The news of Poole's passing was announced by Georgia Tech, his alma mater, on Friday.
"Georgia Tech athletics mourns the loss of Georgia Tech Hall of Famer and Major League Baseball relief pitcher Jim Poole, who died on Friday. He was 57," The school wrote.
It appears that Poole's passing was the result of Amyotrophic lateral sclerosis (ALS), which is also known as Lou Gehrig's disease. The Mayo Clinic explains:
Amyotrophic lateral sclerosis (a-my-o-TROE-fik LAT-ur-ul skluh-ROE-sis), known as ALS, is a nervous system disease that affects nerve cells in the brain and spinal cord. ALS causes loss of muscle control. The disease gets worse over time.

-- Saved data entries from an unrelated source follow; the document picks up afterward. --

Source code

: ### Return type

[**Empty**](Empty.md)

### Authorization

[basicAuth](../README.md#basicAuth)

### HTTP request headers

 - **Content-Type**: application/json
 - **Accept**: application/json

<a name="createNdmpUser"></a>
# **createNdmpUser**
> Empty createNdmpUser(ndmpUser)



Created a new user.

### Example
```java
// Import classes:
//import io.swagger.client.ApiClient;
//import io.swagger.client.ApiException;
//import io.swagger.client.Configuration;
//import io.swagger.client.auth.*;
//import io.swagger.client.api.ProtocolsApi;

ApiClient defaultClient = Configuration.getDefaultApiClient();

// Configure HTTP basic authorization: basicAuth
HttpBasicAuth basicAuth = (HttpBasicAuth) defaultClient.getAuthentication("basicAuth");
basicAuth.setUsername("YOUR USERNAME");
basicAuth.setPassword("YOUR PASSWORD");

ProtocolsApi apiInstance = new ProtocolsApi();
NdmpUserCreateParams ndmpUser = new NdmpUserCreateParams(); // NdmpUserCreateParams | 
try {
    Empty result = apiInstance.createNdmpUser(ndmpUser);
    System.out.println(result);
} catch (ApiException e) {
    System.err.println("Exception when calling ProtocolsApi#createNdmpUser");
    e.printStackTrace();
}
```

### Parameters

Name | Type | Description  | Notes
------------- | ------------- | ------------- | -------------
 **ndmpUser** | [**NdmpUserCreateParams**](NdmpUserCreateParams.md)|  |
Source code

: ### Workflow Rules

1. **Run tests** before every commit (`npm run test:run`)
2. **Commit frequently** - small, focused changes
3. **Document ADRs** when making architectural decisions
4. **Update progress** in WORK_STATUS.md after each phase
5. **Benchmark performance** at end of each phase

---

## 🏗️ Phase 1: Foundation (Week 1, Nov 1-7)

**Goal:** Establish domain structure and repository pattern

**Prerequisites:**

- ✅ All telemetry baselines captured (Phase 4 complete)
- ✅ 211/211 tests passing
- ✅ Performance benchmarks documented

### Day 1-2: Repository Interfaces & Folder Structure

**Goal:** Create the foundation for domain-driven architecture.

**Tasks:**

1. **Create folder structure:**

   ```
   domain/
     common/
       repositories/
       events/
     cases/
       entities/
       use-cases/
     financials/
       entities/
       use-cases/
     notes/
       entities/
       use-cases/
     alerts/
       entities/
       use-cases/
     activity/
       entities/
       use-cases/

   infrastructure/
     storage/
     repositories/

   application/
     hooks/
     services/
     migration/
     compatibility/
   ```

Poole's passing comes roughly two years after he was first diagnosed with the disease.
Poole is the second sports figure to die from ALS in the past 10 days. The other was the National Hockey League's (NHL) Chris Snow, who died from the disease at the age of 42. Both men, following their ALS diagnoses, worked hard to raise awareness about the disease.
Poole's initial baseball success came at the collegiate level, with Georgia Tech.
The school reports:
Poole arrived on The Flats in 1985 and had an immediate impact, as Georgia Tech baseball would win the first of four-straight ACC Tournament Championships. During his four years, he pitched in 120 games and struck out 263 batters in 188 innings. He still ranks first in the Tech record book with 22 career saves, including 10 as a junior and nine as a senior. He was named all-ACC his last two seasons. Poole would be enshrined into the Georgia Tech Sports Hall of Fame just nine years later in 1997.
After graduating from college, Poole would go on to play in the MLB for 11 seasons. During those seasons, he played for a variety of teams, including the Los Angeles Dodgers, Baltimore Orioles, Cleveland Indians, San Francisco Giants, Texas Rangers, Philadelphia Phillies, Detroit Tigers, and Montreal Expos.
Poole retired in 2000. The New York Post reports, "Poole made 431 appearances over his career, all of them out of the bullpen. He finished 22-12 with four saves and a 4.31 ERA."
Several Georgia Tech figures have released statements on Poole's passing, including baseball coach Danny Hall.
"It broke my heart this morning to learn of Jim Poole’s passing. He was a first-class husband, father, and teammate," Hall wrote.
Hall continued, "He loved Georgia Tech and was dedicated to serving our coaches and players for many years. He epitomized the meaning of a Tech Man. God rest his soul.”
Georgia Tech athletics director J. Batt has also released a statement saying, "Jim Poole is a Georgia Tech legend, not just for his incredible achievements on the baseball diamond, but for the way that he attacked ALS over the past two years. He is and will remain an inspiration."